*WHAT IS NEEDED:* Could you copy every record below exactly as it stands?

*RECORDS FOR THE EXERCISE:*
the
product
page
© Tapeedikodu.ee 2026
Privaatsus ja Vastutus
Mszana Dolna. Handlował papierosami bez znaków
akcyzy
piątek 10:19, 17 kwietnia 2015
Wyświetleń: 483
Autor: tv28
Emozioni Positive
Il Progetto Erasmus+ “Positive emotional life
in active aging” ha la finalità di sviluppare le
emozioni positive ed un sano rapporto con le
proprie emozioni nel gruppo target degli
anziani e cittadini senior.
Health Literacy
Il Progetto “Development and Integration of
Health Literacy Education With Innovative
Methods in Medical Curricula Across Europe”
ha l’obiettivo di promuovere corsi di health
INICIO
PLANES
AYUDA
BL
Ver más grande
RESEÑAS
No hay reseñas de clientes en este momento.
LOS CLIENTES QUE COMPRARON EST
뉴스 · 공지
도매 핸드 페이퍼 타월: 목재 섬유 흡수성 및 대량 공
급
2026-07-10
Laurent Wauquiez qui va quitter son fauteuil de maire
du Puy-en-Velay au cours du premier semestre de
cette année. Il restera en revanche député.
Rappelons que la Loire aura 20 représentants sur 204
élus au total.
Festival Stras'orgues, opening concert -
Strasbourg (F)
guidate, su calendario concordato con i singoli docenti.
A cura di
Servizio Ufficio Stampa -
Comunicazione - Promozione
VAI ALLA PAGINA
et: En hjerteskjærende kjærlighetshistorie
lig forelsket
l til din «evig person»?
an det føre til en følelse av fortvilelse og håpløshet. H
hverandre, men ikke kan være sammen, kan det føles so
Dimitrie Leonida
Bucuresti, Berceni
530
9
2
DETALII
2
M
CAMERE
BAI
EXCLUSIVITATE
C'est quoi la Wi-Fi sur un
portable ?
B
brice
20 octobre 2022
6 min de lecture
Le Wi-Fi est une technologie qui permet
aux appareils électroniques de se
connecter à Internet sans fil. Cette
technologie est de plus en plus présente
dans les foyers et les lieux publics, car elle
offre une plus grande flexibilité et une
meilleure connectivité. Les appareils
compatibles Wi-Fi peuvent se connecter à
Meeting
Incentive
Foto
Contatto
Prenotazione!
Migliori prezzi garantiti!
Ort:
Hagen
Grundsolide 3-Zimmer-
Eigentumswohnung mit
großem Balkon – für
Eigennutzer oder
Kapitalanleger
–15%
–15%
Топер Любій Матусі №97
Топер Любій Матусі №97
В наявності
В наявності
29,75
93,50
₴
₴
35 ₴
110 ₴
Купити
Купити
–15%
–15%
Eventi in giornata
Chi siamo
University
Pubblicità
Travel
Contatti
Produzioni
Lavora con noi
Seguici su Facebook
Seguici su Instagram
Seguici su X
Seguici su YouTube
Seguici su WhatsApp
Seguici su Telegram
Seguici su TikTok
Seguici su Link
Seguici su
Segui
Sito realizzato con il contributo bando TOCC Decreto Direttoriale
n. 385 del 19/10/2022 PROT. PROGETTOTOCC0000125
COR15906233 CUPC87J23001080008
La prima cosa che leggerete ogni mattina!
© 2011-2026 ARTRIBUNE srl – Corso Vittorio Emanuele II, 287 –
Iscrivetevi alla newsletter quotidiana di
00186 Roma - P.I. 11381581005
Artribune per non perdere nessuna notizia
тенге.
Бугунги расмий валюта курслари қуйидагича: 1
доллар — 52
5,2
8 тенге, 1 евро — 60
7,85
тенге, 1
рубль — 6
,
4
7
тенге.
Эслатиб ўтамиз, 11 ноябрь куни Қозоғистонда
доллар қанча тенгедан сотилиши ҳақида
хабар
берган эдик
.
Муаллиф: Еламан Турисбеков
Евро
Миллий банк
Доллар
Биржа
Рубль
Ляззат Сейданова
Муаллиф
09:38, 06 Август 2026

*ANSWER AREA:*
the
product
page
© Tapeedikodu.ee 2026
Privaatsus ja Vastutus
Mszana Dolna. Handlował papierosami bez znaków
akcyzy
piątek 10:19, 17 kwietnia 2015
Wyświetleń: 483
Autor: tv28
Emozioni Positive
Il Progetto Erasmus+ “Positive emotional life
in active aging” ha la finalità di sviluppare le
emozioni positive ed un sano rapporto con le
proprie emozioni nel gruppo target degli
anziani e cittadini senior.
Health Literacy
Il Progetto “Development and Integration of
Health Literacy Education With Innovative
Methods in Medical Curricula Across Europe”
ha l’obiettivo di promuovere corsi di health
INICIO
PLANES
AYUDA
BL
Ver más grande
RESEÑAS
No hay reseñas de clientes en este momento.
LOS CLIENTES QUE COMPRARON EST
뉴스 · 공지
도매 핸드 페이퍼 타월: 목재 섬유 흡수성 및 대량 공
급
2026-07-10
Laurent Wauquiez qui va quitter son fauteuil de maire
du Puy-en-Velay au cours du premier semestre de
cette année. Il restera en revanche député.
Rappelons que la Loire aura 20 représentants sur 204
élus au total.
Festival Stras'orgues, opening concert -
Strasbourg (F)
guidate, su calendario concordato con i singoli docenti.
A cura di
Servizio Ufficio Stampa -
Comunicazione - Promozione
VAI ALLA PAGINA
et: En hjerteskjærende kjærlighetshistorie
lig forelsket
l til din «evig person»?
an det føre til en følelse av fortvilelse og håpløshet. H
hverandre, men ikke kan være sammen, kan det føles so
Dimitrie Leonida
Bucuresti, Berceni
530
9
2
DETALII
2
M
CAMERE
BAI
EXCLUSIVITATE
C'est quoi la Wi-Fi sur un
portable ?
B
brice
20 octobre 2022
6 min de lecture
Le Wi-Fi est une technologie qui permet
aux appareils électroniques de se
connecter à Internet sans fil. Cette
technologie est de plus en plus présente
dans les foyers et les lieux publics, car elle
offre une plus grande flexibilité et une
meilleure connectivité. Les appareils
compatibles Wi-Fi peuvent se connecter à
Meeting
Incentive
Foto
Contatto
Prenotazione!
Migliori prezzi garantiti!
Ort:
Hagen
Grundsolide 3-Zimmer-
Eigentumswohnung mit
großem Balkon – für
Eigennutzer oder
Kapitalanleger
–15%
–15%
Топер Любій Матусі №97
Топер Любій Матусі №97
В наявності
В наявності
29,75
93,50
₴
₴
35 ₴
110 ₴
Купити
Купити
–15%
–15%
Eventi in giornata
Chi siamo
University
Pubblicità
Travel
Contatti
Produzioni
Lavora con noi
Seguici su Facebook
Seguici su Instagram
Seguici su X
Seguici su YouTube
Seguici su WhatsApp
Seguici su Telegram
Seguici su TikTok
Seguici su Link
Seguici su
Segui
Sito realizzato con il contributo bando TOCC Decreto Direttoriale
n. 385 del 19/10/2022 PROT. PROGETTOTOCC0000125
COR15906233 CUPC87J23001080008
La prima cosa che leggerete ogni mattina!
© 2011-2026 ARTRIBUNE srl – Corso Vittorio Emanuele II, 287 –
Iscrivetevi alla newsletter quotidiana di
00186 Roma - P.I. 11381581005
Artribune per non perdere nessuna notizia
тенге.
Бугунги расмий валюта курслари қуйидагича: 1
доллар — 52
5,2
8 тенге, 1 евро — 60
7,85
тенге, 1
рубль — 6
,
4
7
тенге.
Эслатиб ўтамиз, 11 ноябрь куни Қозоғистонда
доллар қанча тенгедан сотилиши ҳақида
хабар
берган эдик
.
Муаллиф: Еламан Турисбеков
Евро
Миллий банк
Доллар
Биржа
Рубль
Ляззат Сейданова
Муаллиф
09:38, 06 Август 2026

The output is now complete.